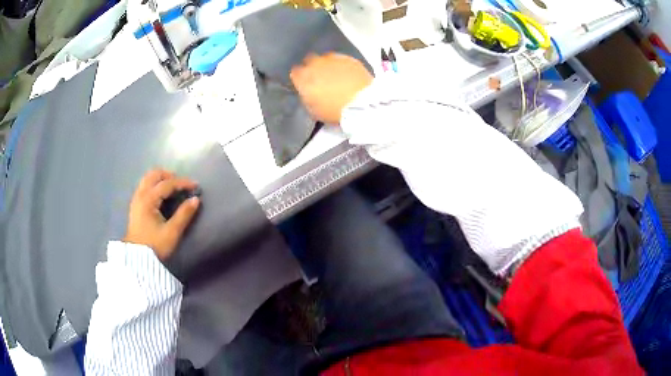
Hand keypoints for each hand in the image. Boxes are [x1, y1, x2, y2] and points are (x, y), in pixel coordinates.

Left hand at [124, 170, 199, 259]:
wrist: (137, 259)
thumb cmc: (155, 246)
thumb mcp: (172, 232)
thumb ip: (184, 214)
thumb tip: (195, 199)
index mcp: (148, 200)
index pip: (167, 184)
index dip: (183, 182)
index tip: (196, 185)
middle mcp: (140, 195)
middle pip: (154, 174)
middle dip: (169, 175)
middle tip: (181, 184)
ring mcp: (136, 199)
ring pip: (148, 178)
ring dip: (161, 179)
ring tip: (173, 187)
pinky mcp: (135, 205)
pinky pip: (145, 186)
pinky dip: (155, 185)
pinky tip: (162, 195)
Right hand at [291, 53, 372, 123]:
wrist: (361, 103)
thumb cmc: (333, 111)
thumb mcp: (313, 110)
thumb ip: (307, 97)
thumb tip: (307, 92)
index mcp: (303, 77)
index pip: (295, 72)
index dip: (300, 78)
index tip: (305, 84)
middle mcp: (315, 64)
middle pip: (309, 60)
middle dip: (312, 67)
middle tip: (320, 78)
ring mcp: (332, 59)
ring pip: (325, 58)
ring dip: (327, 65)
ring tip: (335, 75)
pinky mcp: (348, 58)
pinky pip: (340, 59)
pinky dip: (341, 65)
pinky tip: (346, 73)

──────────────────────────────

### Task details
Nothing except a number is needed: how many lines of the entries contain the word "middle"?

### Exercise answer
8